Source data:
▼▼▼

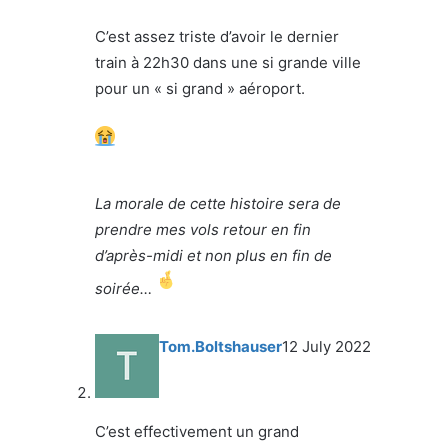
C’est assez triste d’avoir le dernier
train à 22h30 dans une si grande ville
pour un « si grand » aéroport.
La morale de cette histoire sera de
prendre mes vols retour en fin
d’après-midi et non plus en fin de
soirée…
Tom.Boltshauser
12 July 2022
C’est effectivement un grand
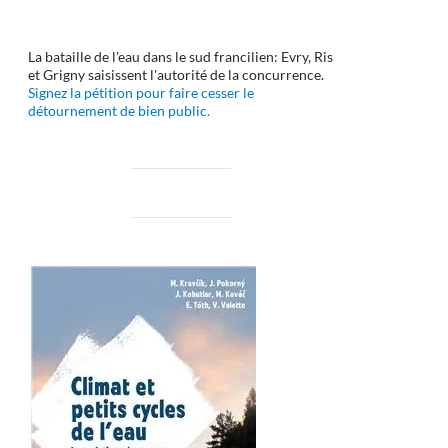
La bataille de l'eau dans le sud francilien: Evry, Ris
et Grigny saisissent l'autorité de la concurrence.
Signez la pétition pour faire cesser le
détournement de bien public.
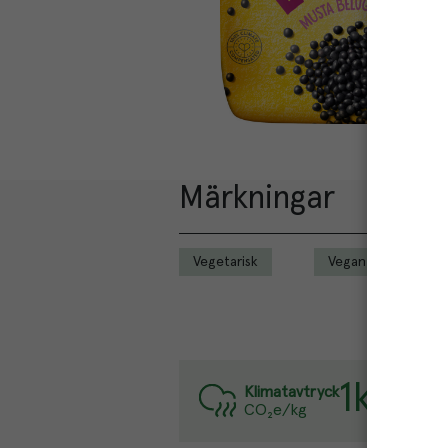
Märkningar
Vegetarisk
Vegan
1
kg
Varje ki
Klimatavtryck
CO₂e/kg
Läs mer 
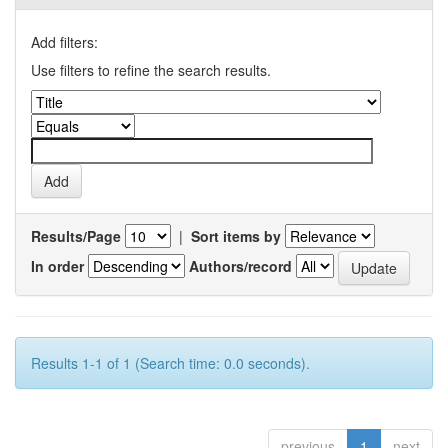
Add filters:
Use filters to refine the search results.
Results/Page
|
Sort items by
In order
Authors/record
Results 1-1 of 1 (Search time: 0.0 seconds).
previous
1
next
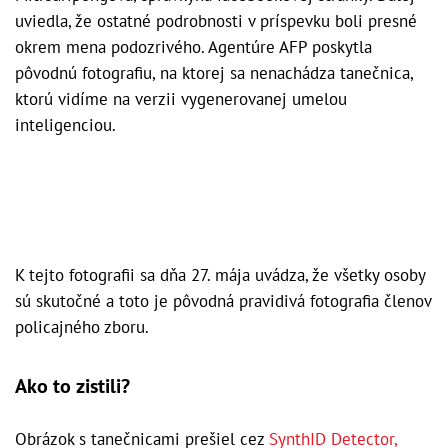
uviedla, že ostatné podrobnosti v príspevku boli presné
okrem mena podozrivého. Agentúre AFP poskytla
pôvodnú fotografiu, na ktorej sa nenachádza tanečnica,
ktorú vidíme na verzii vygenerovanej umelou
inteligenciou.
K tejto fotografii sa dňa 27. mája uvádza, že všetky osoby
sú skutočné a toto je pôvodná pravidivá fotografia členov
policajného zboru.
Ako to zistili?
Obrázok s tanečnicami prešiel cez
SynthID Detector,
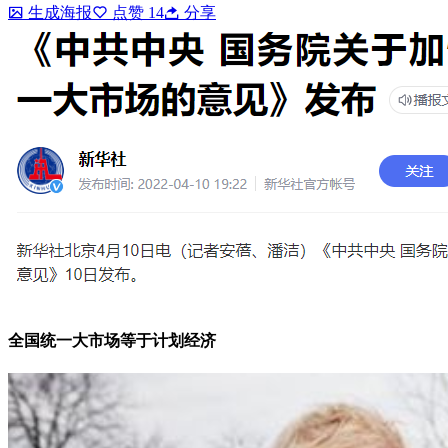
生成海报
点赞
14
分享
全国统一大市场等于计划经济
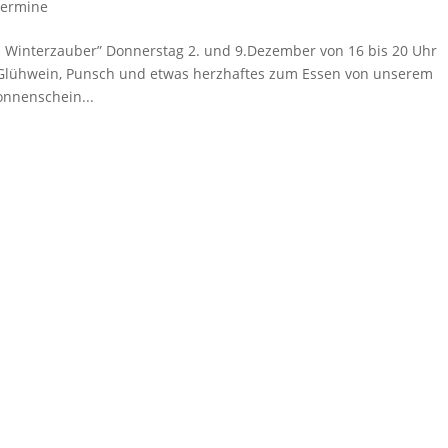
Termine
 Winterzauber” Donnerstag 2. und 9.Dezember von 16 bis 20 Uhr
 +Glühwein, Punsch und etwas herzhaftes zum Essen von unserem
onnenschein...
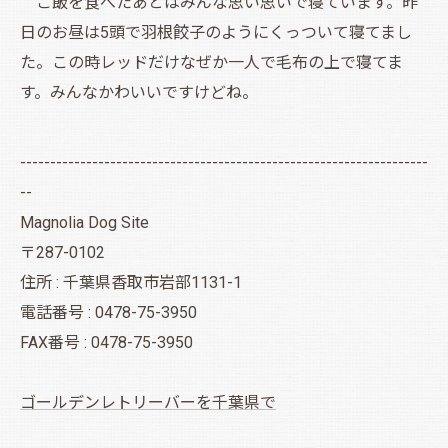
ご飯を食べたあとはみんな思い思いで寝ています。昨
日のお昼は5頭で羽根餃子のようにくっついて寝てまし
た。この時レッドだけなぜか一人で毛布の上で寝てま
す。みんなかわいいですけどね。
--------------------------------------------------------------------
--
Magnolia Dog Site
〒287-0102
住所 : 千葉県香取市岩部1131-1
電話番号 : 0478-75-3950
FAX番号 : 0478-75-3950
ゴールデンレトリーバーを千葉県で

▲▲▲

TASK BRIEF:
When you reproduce the entries above, keep every word exactly and leave out each picture.

RESPONSE AREA:
C’est assez triste d’avoir le dernier
train à 22h30 dans une si grande ville
pour un « si grand » aéroport.
La morale de cette histoire sera de
prendre mes vols retour en fin
d’après-midi et non plus en fin de
soirée…
Tom.Boltshauser
12 July 2022
C’est effectivement un grand
La bataille de l'eau dans le sud francilien: Evry, Ris
et Grigny saisissent l'autorité de la concurrence.
Signez la pétition pour faire cesser le
détournement de bien public.
Märkningar
Vegetarisk
Vegan
1
kg
Varje ki
Klimatavtryck
CO₂e/kg
Läs mer 
Add filters:
Use filters to refine the search results.
Results/Page
|
Sort items by
In order
Authors/record
Results 1-1 of 1 (Search time: 0.0 seconds).
previous
1
next
uviedla, že ostatné podrobnosti v príspevku boli presné
okrem mena podozrivého. Agentúre AFP poskytla
pôvodnú fotografiu, na ktorej sa nenachádza tanečnica,
ktorú vidíme na verzii vygenerovanej umelou
inteligenciou.
K tejto fotografii sa dňa 27. mája uvádza, že všetky osoby
sú skutočné a toto je pôvodná pravidivá fotografia členov
policajného zboru.
Ako to zistili?
Obrázok s tanečnicami prešiel cez
SynthID Detector,
生成海报
点赞
14
分享
全国统一大市场等于计划经济
Termine
 Winterzauber” Donnerstag 2. und 9.Dezember von 16 bis 20 Uhr
 +Glühwein, Punsch und etwas herzhaftes zum Essen von unserem
onnenschein...
ご飯を食べたあとはみんな思い思いで寝ています。昨
日のお昼は5頭で羽根餃子のようにくっついて寝てまし
た。この時レッドだけなぜか一人で毛布の上で寝てま
す。みんなかわいいですけどね。
--------------------------------------------------------------------
--
Magnolia Dog Site
〒287-0102
住所 : 千葉県香取市岩部1131-1
電話番号 : 0478-75-3950
FAX番号 : 0478-75-3950
ゴールデンレトリーバーを千葉県で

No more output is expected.